## DOCUMENT EXTRACT

......

# Gathering input data¶

## JSON Format¶

ESPEI has a single input style in JSON format that is used for all data entry. Single-phase and multi-phase input files are almost identical, but detailed descriptions and key differences can be found in the following sections. For those unfamiliar with JSON, it is fairly similar to Python dictionaries with some rigid requirements

• All string quotes must be double quotes. Use "key" instead of 'key'.
• Numbers should not have leading zeros. 00.123 should be 0.123 and 012.34 must be 12.34.
• Lists and nested key-value pairs cannot have trailing commas. {"nums": [1,2,3,],} is invalid and should be {"nums": [1,2,3]}.

These errors can be challenging to track down, particularly if you are only reading the JSON error messages in Python. A visual editor is encouraged for debugging JSON files such as JSONLint. A quick reference to the format can be found at Learn JSON in Y minutes.

ESPEI has support for checking all of your input datasets for errors, which you should always use before you attempt to run ESPEI. This error checking will report all of the errors at once and all errors should be fixed. Errors in the datasets will prevent fitting. To check the datasets at path my-input-data/ you can run espei --check-datasets my-input-data.

## Phase Descriptions¶

The JSON file for describing CALPHAD phases is conceptually similar to a setup file in Thermo-Calc’s PARROT module. At the top of the file there is the refdata key that describes which reference state you would like to choose. Currently the reference states are strings referring to dictionaries in pycalphad.refdata only "SGTE91" is implemented.

Each phase is described with the phase name as they key in the dictionary of phases. The details of that phase is a dictionary of values for that key. There are 4 possible entries to describe a phase: sublattice_model, sublattice_site_ratios, equivalent_sublattices, and aliases. sublattice_model is a list of lists, where each internal list contains all of the components in that sublattice. The BCC_B2 sublattice model is [["AL", "NI", "VA"], ["AL", "NI", "VA"], ["VA"]], thus there are three sublattices where the first two have Al, Ni, and vacancies. sublattice_site_ratios should be of the same length as the sublattice model (e.g. 3 for BCC_B2). The sublattice site ratios can be fractional or integers and do not have to sum to unity.

......

## ASSIGNMENT A
According to the ESPEI input data page, what are the possible entries for describing a phase?
## ASSIGNMENT B
Resume the ESPEI input data page after its last sentence and carry it forward.
The data after this page plays no part in this work.

......

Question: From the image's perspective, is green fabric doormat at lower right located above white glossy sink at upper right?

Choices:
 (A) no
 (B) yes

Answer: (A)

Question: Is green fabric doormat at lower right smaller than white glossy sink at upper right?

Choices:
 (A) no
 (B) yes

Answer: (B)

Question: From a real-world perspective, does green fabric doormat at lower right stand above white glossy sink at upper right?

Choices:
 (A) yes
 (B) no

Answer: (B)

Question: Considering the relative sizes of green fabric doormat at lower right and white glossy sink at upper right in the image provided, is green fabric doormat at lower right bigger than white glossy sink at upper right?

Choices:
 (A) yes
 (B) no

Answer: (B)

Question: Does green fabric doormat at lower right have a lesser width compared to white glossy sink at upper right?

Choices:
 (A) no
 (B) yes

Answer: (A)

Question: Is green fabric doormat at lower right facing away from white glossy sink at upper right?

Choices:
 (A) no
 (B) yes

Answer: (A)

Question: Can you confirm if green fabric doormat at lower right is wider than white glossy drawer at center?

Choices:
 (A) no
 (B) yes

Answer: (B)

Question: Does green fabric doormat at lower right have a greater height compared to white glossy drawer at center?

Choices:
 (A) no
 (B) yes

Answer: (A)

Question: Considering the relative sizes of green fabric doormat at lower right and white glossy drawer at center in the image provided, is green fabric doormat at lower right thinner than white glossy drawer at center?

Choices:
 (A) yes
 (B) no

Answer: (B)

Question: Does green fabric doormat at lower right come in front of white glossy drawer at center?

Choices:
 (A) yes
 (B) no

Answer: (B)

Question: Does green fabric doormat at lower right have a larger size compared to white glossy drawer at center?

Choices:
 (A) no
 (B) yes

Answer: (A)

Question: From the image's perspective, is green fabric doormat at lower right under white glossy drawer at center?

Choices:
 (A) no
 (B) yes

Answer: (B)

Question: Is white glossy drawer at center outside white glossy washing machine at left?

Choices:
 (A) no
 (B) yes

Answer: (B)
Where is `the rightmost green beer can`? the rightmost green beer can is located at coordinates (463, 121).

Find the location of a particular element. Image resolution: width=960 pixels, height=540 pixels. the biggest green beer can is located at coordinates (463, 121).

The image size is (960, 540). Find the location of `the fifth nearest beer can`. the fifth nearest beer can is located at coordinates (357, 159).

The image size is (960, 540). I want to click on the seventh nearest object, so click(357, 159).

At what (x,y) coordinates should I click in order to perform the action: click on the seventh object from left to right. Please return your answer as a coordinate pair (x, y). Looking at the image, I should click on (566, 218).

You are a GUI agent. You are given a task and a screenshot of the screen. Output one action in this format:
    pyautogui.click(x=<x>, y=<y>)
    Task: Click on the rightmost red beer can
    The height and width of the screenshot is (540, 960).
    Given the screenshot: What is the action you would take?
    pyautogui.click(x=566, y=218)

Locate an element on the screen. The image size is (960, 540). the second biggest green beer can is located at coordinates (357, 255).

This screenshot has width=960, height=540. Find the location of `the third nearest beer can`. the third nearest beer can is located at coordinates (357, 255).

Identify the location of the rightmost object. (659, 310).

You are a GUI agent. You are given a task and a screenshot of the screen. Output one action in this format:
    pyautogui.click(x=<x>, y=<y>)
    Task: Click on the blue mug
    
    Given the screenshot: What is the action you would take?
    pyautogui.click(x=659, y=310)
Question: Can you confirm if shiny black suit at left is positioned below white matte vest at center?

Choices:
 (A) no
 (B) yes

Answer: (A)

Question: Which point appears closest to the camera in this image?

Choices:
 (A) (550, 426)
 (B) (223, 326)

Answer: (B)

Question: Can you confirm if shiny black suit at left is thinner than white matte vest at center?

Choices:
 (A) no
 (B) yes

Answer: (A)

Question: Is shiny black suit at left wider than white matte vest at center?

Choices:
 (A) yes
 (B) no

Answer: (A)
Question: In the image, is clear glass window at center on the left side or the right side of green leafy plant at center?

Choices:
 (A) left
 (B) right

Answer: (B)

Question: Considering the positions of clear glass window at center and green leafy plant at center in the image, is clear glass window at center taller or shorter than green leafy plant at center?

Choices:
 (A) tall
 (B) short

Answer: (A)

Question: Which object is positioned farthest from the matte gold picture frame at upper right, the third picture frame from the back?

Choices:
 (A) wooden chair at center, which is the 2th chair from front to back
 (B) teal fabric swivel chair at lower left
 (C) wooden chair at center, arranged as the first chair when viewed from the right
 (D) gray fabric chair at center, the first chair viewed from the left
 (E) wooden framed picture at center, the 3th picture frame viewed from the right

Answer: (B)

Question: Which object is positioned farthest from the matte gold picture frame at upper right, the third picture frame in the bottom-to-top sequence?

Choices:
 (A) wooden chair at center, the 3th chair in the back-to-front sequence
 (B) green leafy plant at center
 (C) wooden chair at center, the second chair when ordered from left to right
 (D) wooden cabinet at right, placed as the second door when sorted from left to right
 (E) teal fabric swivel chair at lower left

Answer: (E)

......

## EXERCISE RESPONSE A
sublattice_model, sublattice_site_ratios, equivalent_sublattices, and aliases

## EXERCISE RESPONSE B
The optional equivalent_sublattices key is a list of lists that describe which sublattices are symmetrically equivalent. Each sub-list in equivalent_sublattices describes the indices (zero-indexed) of sublattices that are equivalent. For BCC_B2 the equivalent sublattices are [[0, 1]], meaning that the sublattice at index 0 and index 1 are equivalent. There can be multiple different sets (multiple sub-lists) of equivalent sublattices and there can be many equivalent sublattices within a sublattice (see FCC_L12). If no equivalent_sublattice key exists, it is assumed that there are none.a

Finally, the aliases key is used to refer to other phases that this sublattice model can describe when symmetry is accounted for. Aliases are used here to describe the BCC_A2 and FCC_A1, which are the disordered phases of BCC_B2 and FCC_L12, respectively. Notice that the aliased phases are not otherwise described in the input file. Multiple phases can exist with aliases to the same phase, e.g. FCC_L12 and FCC_L10 can both have FCC_A1 as an alias.

{
"refdata": "SGTE91",
"components": ["AL", "NI", "VA"],
"phases": {
"LIQUID" : {
"sublattice_model": [["AL", "NI"]],
"sublattice_site_ratios": [1]
},
"BCC_B2": {
"aliases": ["BCC_A2"],
"sublattice_model": [["AL", "NI", "VA"], ["AL", "NI", "VA"], ["VA"]],
"sublattice_site_ratios": [0.5, 0.5, 1],
"equivalent_sublattices": [[0, 1]]
},
"FCC_L12": {
"aliases": ["FCC_A1"],
"sublattice_model": [["AL", "NI"], ["AL", "NI"], ["AL", "NI"], ["AL", "NI"], ["VA"]],
"sublattice_site_ratios": [0.25, 0.25, 0.25, 0.25, 1],
"equivalent_sublattices": [[0, 1, 2, 3]]
},
"AL3NI1": {
"sublattice_site_ratios": [0.75, 0.25],
"sublattice_model": [["AL"], ["NI"]]
},
"AL3NI2": {
"sublattice_site_ratios": [3, 2, 1],
"sublattice_model": [["AL"], ["AL", "NI"], ["NI", "VA"]]
},
"AL3NI5": {
"sublattice_site_ratios": [0.375, 0.625],
"sublattice_model": [["AL"], ["NI"]]
}
}
}


## Single-phase Data¶

Two example of ESPEI input file for single-phase data follow. The first dataset has some data for the formation heat capacity for BCC_B2.

The components and phases keys simply describe those found in this entry. Use the reference key for bookkeeping the source of the data. In solver the sublattice configuration and site ratios are described for the phase.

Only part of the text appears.